There is some level of dissatisfaction among employees as far as the company policies are concerned. There are few employees that feel the policies lack transparency and thoughtfulness. It is a very difficult task to keep all the employees satisfied with the policies as some discrepancies do occur from time to time. In order to tackle this problem the company can have frequent discussions with those employees having some complaints about the policies and then attempt to make the policies a bit more flexible to suit the employees needs but not at the cost of compromising the companys vision and ethics

The companys strength lies in the strong relation between the supervisors and subordinates. To continue this positive endeavour the company should ensure that such relationships are constantly reviewed and assessed. The company should hire people with caution and ensure that the new hire doesnt disrupt the peace and work culture of the organisation.
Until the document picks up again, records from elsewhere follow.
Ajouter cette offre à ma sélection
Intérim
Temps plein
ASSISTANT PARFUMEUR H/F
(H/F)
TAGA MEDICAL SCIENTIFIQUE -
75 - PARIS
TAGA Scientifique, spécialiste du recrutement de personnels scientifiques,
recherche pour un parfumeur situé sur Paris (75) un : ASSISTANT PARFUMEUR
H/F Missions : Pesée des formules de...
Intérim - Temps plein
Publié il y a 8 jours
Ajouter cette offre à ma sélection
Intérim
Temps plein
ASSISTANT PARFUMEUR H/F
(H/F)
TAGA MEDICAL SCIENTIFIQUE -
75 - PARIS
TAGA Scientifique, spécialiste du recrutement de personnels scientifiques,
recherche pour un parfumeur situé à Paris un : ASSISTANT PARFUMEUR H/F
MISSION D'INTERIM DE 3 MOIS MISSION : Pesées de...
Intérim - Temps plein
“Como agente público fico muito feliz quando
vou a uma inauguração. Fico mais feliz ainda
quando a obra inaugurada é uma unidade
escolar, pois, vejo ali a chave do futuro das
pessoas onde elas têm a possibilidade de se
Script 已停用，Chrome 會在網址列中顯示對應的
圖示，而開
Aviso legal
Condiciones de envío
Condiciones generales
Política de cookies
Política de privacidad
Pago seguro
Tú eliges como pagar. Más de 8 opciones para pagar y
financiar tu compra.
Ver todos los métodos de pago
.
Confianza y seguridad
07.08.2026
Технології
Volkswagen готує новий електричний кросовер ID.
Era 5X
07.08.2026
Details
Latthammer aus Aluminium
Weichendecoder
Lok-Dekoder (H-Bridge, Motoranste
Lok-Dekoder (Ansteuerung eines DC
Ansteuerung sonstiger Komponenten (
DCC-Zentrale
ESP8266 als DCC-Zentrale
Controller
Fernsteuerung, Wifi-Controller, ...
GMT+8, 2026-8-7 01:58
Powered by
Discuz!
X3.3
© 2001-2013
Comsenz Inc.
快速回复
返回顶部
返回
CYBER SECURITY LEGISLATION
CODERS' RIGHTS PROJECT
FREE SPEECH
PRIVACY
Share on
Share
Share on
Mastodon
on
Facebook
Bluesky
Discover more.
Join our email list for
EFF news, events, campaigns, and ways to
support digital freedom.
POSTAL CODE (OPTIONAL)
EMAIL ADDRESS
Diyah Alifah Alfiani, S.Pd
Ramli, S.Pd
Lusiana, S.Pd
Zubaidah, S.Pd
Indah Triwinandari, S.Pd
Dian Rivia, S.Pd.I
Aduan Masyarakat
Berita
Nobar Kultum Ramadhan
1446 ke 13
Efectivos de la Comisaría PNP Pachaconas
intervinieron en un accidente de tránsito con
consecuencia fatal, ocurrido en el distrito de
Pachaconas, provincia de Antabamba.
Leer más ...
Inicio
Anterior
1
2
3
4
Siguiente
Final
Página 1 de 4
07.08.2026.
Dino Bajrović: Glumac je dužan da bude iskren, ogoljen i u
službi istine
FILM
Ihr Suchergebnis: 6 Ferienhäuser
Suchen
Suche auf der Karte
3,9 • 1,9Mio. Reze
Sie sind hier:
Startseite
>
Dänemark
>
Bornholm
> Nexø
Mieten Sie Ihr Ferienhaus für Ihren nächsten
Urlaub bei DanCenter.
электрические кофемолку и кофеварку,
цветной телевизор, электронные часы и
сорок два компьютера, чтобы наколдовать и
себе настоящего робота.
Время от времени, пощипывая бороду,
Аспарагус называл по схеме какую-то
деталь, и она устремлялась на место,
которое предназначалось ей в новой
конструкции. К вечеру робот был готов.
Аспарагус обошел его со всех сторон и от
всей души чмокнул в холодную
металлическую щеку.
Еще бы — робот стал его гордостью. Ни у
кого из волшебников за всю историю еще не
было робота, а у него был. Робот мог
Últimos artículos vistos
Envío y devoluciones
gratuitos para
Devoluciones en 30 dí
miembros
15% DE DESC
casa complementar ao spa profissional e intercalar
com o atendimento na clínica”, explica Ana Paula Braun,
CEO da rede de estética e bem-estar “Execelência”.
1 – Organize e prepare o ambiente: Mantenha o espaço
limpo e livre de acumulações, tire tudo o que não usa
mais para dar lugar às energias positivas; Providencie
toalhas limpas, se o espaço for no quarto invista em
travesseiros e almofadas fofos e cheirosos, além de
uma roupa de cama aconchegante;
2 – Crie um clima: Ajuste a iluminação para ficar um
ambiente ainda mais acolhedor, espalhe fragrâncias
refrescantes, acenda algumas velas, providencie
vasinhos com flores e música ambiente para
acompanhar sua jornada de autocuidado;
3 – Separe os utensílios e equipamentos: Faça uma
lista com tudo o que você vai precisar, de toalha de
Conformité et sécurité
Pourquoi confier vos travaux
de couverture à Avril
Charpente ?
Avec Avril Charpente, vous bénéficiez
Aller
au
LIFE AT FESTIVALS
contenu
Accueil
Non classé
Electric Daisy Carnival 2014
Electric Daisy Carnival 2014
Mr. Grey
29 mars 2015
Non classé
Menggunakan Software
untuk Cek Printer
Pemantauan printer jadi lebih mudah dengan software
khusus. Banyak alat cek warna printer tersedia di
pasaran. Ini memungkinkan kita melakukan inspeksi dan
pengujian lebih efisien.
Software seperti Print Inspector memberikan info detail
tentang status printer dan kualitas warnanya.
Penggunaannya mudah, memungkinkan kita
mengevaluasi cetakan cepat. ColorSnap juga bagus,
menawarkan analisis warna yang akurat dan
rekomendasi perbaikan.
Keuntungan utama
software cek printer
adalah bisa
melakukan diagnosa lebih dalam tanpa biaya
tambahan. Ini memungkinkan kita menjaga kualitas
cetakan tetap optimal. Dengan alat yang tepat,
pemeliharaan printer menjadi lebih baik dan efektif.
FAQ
Superiors can create a friendly environment by taking their team out for lunch or a movie and creating a relaxed work environment. The employees shouldnt be pressurized to the extent that they feel frustrated and resentful. Thus, relationship building should be continuously worked upon.

When the employees were asked about how long they would like to work for the organisation 43% (13 out of 30) plan to work in the organisation for less than two years. This is not a very good sign as it indicates that the employees are not happy with the growth opportunities offered by the company and are also quite dissatisfied with the salary paid to them. The company should look into similar areas that are causing employees wanting to leave the company in a short duration. Talent is very precious as a lot of efforts have been put into the honing and development of existing talent in the company. Thus, the company should review its retention policies and identify further areas causing dissatisfaction among employees so that top talent can be effectively retained for a longer duration in the company.